Output the lines of the records exactly, from the first through the one containing "right elbow: (560, 227)". Omit all pictures.

:: Data for review ::

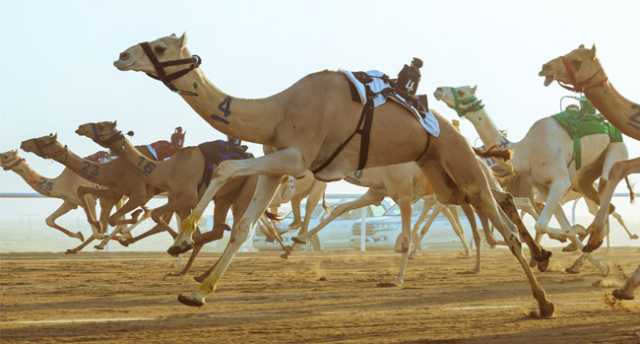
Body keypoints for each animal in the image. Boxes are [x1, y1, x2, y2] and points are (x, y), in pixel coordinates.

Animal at [115, 33, 556, 318]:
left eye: (159, 46)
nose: (121, 55)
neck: (275, 111)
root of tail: (458, 135)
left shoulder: (295, 159)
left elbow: (224, 168)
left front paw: (182, 241)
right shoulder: (276, 167)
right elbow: (242, 227)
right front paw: (199, 290)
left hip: (463, 168)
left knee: (504, 223)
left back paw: (544, 301)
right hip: (445, 181)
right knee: (483, 210)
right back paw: (538, 263)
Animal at [430, 84, 632, 274]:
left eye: (462, 91)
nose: (438, 89)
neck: (526, 151)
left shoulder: (560, 181)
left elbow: (540, 224)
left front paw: (565, 244)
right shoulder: (544, 186)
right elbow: (560, 227)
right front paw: (592, 260)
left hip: (615, 152)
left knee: (606, 203)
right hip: (583, 180)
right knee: (605, 207)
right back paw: (581, 257)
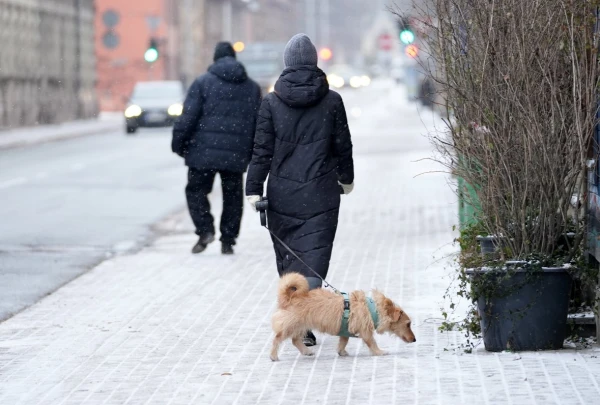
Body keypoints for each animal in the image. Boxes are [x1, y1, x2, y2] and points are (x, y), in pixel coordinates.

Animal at [270, 272, 414, 360]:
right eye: (408, 324)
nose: (415, 340)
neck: (373, 309)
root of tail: (289, 297)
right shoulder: (365, 331)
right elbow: (372, 343)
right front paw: (380, 352)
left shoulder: (345, 330)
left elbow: (343, 342)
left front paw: (341, 352)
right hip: (290, 326)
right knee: (277, 339)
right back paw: (273, 356)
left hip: (301, 326)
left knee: (295, 340)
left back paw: (306, 351)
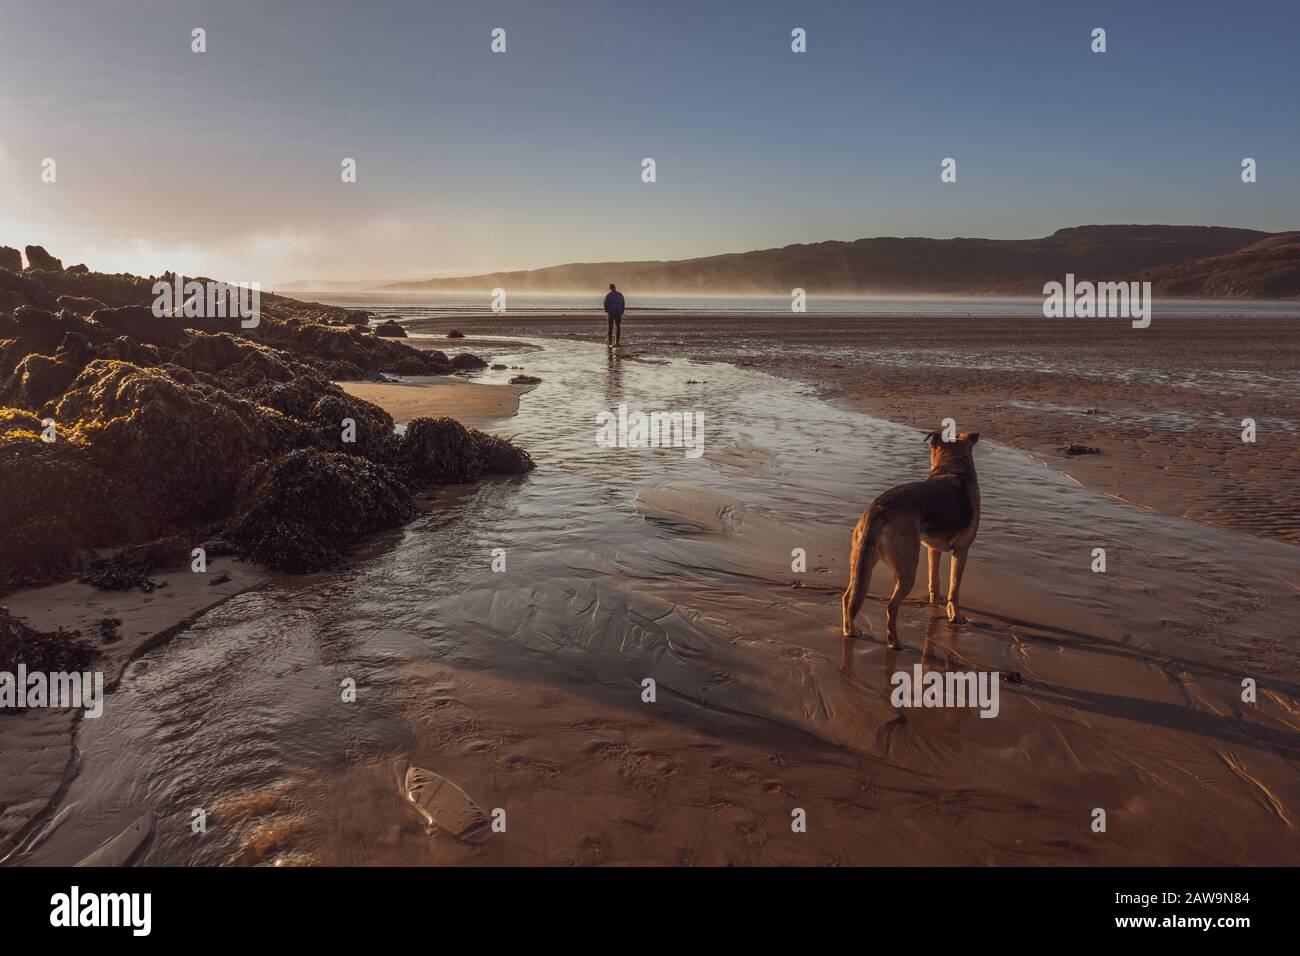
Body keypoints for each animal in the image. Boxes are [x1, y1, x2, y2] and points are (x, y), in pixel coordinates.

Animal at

:::

Answer to this problem>
Body keypoints for each animal in the image. Boxes are [x1, y1, x2, y2] and points are (x, y), in pixel coordinates.

Animal at [115, 33, 556, 318]:
left eye: (159, 46)
nose: (121, 55)
neck: (275, 111)
root of tail: (458, 135)
left shoulder: (295, 159)
left elbow: (224, 168)
left front paw: (182, 241)
right shoulder: (276, 167)
right elbow: (242, 227)
right front paw: (199, 290)
left hip: (463, 168)
left knee: (504, 223)
left back paw: (544, 301)
right hip: (445, 181)
right knee: (483, 210)
right back paw: (538, 263)
Animal at [430, 84, 632, 274]:
left eye: (462, 91)
nose: (438, 89)
neck: (526, 151)
left shoulder: (560, 181)
left elbow: (540, 224)
left front paw: (565, 244)
right shoulder: (544, 186)
right elbow: (560, 227)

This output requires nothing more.